_WORK INSTRUCTION_
Can you pull out each line of the data below that includes the word "zonas"?

_EXTRACTED INFORMATION_
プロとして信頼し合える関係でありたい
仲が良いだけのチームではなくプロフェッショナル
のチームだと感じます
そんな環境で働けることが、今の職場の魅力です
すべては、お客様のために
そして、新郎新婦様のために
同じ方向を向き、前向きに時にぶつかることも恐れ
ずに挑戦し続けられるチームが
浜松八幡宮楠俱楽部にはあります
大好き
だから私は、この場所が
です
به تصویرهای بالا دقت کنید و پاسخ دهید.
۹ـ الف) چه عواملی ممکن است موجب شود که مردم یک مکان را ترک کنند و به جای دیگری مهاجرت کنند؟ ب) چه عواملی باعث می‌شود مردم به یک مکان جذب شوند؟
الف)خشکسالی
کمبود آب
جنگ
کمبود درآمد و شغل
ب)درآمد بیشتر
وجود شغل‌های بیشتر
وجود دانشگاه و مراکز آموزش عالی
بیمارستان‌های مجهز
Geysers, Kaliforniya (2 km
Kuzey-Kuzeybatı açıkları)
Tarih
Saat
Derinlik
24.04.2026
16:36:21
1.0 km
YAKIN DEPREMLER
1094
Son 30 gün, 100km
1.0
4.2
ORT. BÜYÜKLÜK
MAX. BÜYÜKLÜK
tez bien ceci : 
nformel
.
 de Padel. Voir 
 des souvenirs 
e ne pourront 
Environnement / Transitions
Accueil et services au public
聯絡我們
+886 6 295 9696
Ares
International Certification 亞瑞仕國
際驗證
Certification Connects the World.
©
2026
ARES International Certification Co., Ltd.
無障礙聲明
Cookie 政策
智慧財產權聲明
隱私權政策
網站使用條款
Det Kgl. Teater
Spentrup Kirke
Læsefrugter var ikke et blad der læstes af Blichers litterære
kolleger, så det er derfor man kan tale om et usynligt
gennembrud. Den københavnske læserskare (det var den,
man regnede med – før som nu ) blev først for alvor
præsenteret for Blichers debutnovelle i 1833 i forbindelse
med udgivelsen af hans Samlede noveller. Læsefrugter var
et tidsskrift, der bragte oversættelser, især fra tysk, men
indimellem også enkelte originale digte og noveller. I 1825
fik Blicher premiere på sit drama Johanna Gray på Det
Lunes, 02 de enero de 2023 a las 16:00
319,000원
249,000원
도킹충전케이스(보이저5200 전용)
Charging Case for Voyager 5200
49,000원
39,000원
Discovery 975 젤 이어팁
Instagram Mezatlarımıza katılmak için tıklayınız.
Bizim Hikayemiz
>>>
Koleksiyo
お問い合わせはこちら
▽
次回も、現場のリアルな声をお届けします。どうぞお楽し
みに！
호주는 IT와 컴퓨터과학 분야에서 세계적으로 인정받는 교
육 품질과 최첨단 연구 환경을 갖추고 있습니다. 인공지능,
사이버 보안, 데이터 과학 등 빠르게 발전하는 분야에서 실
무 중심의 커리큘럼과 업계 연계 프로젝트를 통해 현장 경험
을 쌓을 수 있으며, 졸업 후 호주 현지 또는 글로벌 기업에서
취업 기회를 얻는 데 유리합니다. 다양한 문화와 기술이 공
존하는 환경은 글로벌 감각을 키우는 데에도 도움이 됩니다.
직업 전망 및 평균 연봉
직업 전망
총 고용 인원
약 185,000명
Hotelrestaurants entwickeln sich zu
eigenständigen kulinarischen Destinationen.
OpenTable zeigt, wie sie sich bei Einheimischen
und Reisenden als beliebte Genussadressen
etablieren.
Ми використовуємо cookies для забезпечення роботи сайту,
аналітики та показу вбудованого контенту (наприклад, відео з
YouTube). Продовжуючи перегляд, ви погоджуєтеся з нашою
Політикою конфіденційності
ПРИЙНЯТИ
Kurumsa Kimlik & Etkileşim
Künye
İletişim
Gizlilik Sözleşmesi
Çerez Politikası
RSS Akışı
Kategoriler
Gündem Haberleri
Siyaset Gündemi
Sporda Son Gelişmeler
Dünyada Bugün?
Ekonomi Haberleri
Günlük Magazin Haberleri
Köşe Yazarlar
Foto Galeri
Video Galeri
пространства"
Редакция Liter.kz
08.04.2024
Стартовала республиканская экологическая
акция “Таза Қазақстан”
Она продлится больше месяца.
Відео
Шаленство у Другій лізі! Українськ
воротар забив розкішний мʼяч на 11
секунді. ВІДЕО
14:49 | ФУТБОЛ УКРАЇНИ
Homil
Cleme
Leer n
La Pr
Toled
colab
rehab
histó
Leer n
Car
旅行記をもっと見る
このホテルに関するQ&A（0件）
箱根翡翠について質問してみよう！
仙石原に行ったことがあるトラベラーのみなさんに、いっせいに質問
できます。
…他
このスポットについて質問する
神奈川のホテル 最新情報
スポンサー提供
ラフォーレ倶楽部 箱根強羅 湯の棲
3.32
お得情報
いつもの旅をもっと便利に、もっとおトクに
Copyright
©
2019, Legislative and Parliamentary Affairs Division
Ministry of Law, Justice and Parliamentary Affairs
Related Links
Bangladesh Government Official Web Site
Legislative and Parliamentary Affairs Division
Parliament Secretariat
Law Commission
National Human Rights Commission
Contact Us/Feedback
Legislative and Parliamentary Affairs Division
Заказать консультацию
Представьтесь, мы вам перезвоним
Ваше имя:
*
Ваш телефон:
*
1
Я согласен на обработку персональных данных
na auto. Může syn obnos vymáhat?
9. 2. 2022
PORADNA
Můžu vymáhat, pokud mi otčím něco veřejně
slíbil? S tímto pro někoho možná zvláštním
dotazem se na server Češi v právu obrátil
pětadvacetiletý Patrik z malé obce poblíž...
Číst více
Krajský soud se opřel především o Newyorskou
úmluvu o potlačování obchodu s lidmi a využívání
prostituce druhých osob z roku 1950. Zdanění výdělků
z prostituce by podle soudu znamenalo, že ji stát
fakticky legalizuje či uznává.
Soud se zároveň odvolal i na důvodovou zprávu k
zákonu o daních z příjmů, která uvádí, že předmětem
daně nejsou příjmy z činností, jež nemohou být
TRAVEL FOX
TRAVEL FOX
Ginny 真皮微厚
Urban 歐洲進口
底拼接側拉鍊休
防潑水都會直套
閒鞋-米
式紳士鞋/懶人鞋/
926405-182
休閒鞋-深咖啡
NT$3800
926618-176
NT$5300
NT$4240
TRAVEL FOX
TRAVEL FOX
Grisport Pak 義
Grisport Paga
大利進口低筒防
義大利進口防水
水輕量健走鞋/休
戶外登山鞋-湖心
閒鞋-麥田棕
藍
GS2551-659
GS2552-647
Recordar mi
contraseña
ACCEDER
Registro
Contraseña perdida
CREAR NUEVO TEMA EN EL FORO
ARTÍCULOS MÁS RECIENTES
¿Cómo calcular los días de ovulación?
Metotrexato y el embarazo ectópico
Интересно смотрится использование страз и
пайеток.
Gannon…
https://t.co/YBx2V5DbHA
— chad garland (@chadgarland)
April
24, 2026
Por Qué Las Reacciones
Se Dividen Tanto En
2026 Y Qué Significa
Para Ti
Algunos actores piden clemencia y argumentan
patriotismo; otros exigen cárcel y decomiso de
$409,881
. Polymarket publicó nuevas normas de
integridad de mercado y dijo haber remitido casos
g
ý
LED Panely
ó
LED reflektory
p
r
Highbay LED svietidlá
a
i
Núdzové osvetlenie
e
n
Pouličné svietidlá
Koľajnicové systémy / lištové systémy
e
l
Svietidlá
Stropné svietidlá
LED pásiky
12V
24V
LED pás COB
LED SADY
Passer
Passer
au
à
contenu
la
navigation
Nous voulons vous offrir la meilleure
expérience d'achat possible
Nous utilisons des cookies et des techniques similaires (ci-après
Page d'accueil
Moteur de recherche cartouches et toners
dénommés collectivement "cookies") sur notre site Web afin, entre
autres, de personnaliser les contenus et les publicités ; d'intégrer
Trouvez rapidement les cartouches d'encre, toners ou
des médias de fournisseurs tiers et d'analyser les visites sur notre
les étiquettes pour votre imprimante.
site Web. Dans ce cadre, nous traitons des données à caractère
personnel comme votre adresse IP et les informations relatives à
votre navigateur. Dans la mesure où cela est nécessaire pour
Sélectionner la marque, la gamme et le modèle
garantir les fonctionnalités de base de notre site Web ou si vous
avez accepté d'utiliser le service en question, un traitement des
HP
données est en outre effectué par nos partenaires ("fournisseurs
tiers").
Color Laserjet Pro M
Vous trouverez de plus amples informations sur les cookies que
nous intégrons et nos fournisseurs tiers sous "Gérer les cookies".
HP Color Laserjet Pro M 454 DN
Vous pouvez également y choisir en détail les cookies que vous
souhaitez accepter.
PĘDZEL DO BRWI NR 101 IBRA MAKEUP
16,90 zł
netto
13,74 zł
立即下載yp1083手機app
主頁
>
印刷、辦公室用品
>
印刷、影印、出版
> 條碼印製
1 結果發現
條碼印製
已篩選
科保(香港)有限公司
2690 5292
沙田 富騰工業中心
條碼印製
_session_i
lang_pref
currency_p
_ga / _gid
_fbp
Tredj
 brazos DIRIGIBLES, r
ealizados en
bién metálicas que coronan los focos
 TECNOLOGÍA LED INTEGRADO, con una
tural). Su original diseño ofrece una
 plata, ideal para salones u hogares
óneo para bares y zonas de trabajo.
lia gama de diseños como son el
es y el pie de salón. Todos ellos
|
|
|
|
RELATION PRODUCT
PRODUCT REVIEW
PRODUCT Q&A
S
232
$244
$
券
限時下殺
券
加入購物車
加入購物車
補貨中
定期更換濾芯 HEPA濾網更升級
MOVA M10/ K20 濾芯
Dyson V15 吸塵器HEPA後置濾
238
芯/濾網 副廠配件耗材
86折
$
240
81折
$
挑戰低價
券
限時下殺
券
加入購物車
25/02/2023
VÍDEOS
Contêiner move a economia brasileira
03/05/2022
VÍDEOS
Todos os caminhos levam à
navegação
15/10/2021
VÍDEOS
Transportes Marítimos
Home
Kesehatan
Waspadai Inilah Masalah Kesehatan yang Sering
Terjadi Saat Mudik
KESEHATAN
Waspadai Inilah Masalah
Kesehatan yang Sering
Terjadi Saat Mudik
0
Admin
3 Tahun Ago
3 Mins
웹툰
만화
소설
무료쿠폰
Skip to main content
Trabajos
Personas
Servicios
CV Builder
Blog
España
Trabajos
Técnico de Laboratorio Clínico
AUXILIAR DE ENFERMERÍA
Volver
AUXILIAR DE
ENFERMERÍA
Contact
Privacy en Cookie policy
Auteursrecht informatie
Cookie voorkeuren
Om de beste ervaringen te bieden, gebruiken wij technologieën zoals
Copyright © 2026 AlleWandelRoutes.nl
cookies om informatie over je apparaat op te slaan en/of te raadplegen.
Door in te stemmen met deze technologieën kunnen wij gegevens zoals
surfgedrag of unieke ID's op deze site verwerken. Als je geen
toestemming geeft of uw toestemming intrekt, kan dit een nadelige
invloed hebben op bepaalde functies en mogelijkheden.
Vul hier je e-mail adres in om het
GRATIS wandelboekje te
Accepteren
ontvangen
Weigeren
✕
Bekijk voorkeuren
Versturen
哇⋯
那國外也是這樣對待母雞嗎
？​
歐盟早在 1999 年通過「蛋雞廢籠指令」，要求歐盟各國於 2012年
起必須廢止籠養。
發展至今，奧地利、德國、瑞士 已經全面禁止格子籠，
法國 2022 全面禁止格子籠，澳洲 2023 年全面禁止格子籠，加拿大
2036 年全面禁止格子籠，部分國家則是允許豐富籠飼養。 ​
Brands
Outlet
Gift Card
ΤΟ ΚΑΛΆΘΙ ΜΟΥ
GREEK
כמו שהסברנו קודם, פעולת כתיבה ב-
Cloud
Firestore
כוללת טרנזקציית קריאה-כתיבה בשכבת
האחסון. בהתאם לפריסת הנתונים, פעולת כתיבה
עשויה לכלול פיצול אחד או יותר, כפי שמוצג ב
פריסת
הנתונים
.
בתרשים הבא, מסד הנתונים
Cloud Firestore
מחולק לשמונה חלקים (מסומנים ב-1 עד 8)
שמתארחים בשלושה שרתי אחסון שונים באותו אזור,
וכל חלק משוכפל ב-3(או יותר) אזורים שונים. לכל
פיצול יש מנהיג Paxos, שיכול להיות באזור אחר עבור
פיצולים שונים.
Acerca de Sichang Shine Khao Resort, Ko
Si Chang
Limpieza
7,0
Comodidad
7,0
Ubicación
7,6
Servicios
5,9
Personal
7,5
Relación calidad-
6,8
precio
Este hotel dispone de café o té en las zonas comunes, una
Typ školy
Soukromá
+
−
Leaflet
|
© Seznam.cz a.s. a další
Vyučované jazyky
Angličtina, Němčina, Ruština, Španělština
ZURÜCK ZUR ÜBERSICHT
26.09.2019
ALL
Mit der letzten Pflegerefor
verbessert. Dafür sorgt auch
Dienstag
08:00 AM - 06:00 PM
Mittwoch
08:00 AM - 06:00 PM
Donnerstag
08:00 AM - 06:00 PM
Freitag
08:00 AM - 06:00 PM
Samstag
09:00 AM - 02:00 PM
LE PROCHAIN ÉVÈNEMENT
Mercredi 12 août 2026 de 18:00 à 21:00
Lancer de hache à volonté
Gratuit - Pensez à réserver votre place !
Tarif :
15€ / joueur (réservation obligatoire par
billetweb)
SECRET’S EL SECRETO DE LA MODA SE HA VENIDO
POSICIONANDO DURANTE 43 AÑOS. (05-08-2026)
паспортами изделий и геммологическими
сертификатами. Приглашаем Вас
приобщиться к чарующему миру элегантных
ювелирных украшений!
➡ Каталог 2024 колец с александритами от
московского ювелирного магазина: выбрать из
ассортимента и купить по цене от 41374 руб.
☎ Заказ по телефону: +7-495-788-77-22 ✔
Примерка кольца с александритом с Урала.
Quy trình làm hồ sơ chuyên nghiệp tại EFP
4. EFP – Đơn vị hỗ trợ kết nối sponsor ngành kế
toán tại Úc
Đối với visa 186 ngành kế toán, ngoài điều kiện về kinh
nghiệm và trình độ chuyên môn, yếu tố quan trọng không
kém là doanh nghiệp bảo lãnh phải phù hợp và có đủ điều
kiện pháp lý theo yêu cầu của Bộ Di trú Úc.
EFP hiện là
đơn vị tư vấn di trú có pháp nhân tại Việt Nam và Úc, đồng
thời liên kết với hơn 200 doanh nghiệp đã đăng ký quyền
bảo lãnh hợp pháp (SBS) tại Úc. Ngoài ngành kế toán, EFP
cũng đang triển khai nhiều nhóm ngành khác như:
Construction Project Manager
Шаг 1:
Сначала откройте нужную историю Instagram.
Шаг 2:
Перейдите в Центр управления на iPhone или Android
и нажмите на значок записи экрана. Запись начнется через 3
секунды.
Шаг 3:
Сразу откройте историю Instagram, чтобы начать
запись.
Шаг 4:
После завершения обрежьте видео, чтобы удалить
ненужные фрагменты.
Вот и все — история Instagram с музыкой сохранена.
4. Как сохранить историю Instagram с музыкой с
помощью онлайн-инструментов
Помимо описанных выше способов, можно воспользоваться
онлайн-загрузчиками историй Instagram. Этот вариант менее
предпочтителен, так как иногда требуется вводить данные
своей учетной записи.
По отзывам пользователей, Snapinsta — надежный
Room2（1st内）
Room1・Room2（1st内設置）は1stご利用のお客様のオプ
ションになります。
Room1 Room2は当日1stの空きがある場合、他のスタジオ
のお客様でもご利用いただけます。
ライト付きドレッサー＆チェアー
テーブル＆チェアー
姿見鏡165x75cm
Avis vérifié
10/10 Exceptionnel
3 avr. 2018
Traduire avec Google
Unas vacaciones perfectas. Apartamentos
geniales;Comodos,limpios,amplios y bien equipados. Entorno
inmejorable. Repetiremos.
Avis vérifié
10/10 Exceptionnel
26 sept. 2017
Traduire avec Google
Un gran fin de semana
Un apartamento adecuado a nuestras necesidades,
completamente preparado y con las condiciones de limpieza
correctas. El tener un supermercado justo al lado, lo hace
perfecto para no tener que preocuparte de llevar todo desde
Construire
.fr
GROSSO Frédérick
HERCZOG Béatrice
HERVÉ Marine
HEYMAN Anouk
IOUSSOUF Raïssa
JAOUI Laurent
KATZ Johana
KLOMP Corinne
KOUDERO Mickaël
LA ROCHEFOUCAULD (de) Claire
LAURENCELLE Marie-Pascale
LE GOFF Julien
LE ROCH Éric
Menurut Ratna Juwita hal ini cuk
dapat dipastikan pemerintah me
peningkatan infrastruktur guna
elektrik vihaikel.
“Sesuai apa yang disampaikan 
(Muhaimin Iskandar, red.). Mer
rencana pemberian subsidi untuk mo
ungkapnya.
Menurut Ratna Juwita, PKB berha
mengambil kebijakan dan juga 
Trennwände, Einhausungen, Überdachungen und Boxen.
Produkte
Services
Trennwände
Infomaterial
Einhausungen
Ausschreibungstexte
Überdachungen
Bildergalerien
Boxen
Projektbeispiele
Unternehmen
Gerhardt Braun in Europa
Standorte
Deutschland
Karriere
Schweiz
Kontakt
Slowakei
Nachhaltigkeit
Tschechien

_ANSWER TO THE EXERCISE_
óneo para bares y zonas de trabajo.
Este hotel dispone de café o té en las zonas comunes, una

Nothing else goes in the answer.